[Dataset entries]
▬▬▬▬▬▬
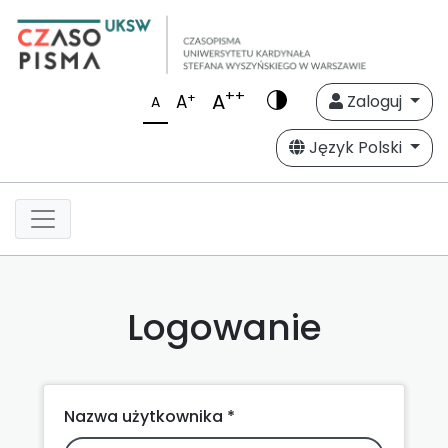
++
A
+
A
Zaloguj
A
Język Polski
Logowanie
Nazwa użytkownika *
▬▬▬▬▬▬
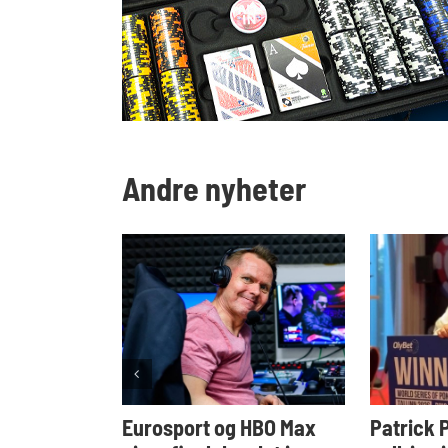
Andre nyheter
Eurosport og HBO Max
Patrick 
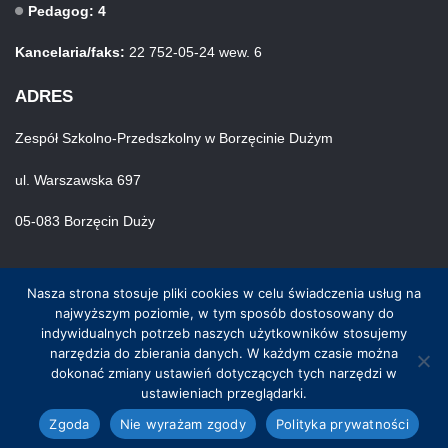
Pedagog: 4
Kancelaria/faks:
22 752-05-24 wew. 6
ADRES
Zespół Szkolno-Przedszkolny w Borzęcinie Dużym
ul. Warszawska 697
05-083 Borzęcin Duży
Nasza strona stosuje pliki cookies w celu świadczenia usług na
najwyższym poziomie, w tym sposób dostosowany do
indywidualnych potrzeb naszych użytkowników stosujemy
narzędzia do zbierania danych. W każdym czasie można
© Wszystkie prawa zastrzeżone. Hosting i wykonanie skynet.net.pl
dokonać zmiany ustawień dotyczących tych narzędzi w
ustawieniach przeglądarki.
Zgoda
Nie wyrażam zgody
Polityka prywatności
▬▬▬▬▬▬
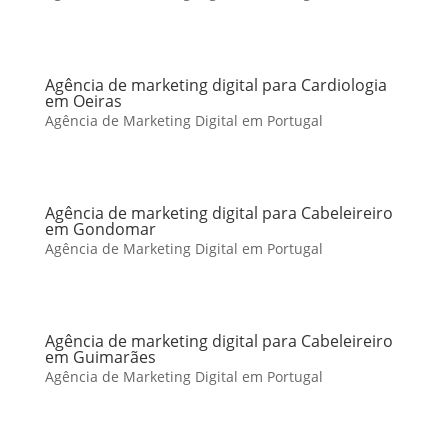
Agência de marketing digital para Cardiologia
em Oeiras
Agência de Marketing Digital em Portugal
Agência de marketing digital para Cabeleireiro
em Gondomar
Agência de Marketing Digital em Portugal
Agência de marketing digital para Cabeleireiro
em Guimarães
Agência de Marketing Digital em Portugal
▬▬▬▬▬▬
*TASK TO CARRY OUT*: Among the entries above, the line containing "22 752-05-24 wew. 6", the line containing "Polityka prywatności", and all lines between them are to be restated word for word; nothing else belongs in the reply.

*ANSWER TO THIS EXERCISE*:
22 752-05-24 wew. 6
ADRES
Zespół Szkolno-Przedszkolny w Borzęcinie Dużym
ul. Warszawska 697
05-083 Borzęcin Duży
Nasza strona stosuje pliki cookies w celu świadczenia usług na
najwyższym poziomie, w tym sposób dostosowany do
indywidualnych potrzeb naszych użytkowników stosujemy
narzędzia do zbierania danych. W każdym czasie można
© Wszystkie prawa zastrzeżone. Hosting i wykonanie skynet.net.pl
dokonać zmiany ustawień dotyczących tych narzędzi w
ustawieniach przeglądarki.
Zgoda
Nie wyrażam zgody
Polityka prywatności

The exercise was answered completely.